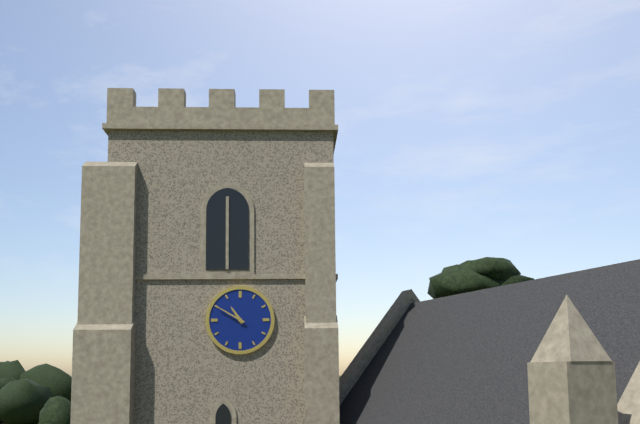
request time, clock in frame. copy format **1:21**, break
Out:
**10:50**
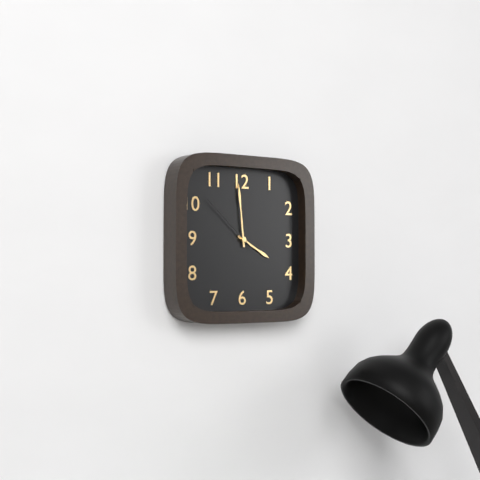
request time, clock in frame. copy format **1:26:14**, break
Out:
**3:59:52**
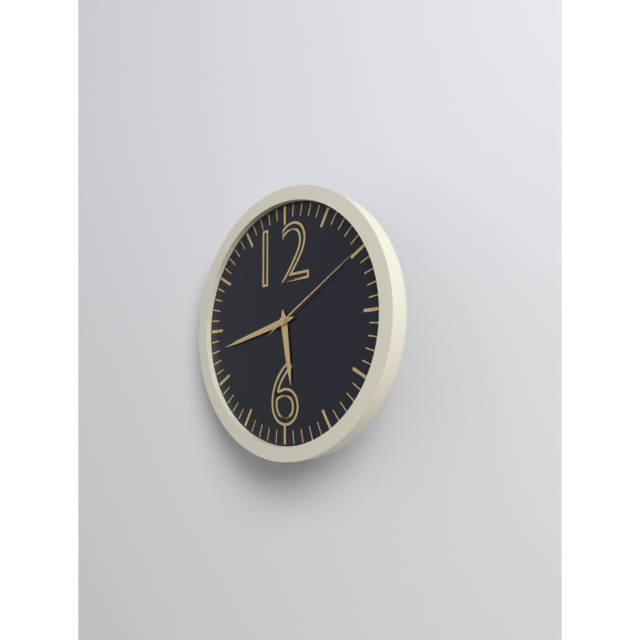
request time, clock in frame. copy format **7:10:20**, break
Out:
**5:43:10**
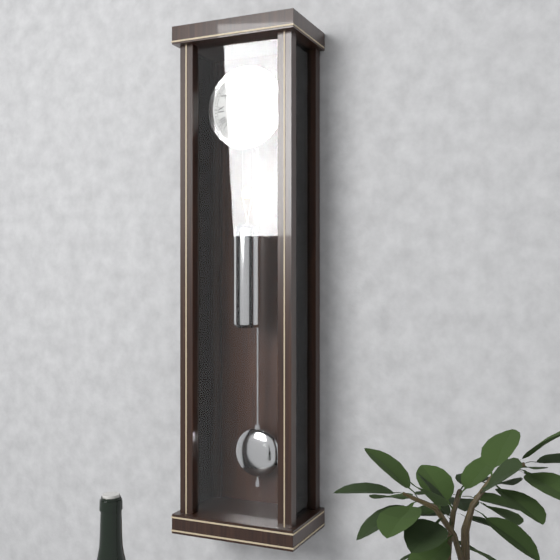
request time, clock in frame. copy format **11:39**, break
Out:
**12:27**
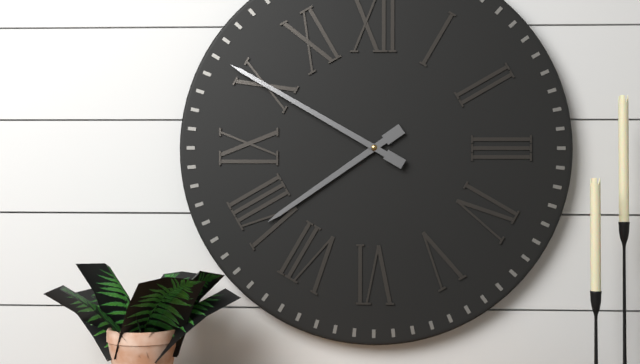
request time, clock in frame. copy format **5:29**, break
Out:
**7:50**
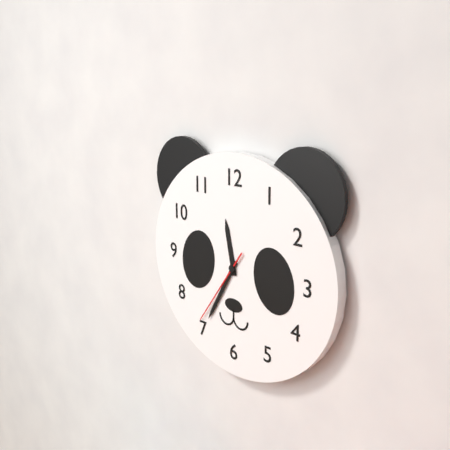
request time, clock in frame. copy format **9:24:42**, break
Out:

== Given request ==
Please repeat every line of the listing above word for word, but leave the pictures out.

== Result ==
request time, clock in frame. copy format **1:21**, break
Out:
**10:50**
request time, clock in frame. copy format **1:26:14**, break
Out:
**3:59:52**
request time, clock in frame. copy format **7:10:20**, break
Out:
**5:43:10**
request time, clock in frame. copy format **11:39**, break
Out:
**12:27**
request time, clock in frame. copy format **5:29**, break
Out:
**7:50**
request time, clock in frame. copy format **9:24:42**, break
Out:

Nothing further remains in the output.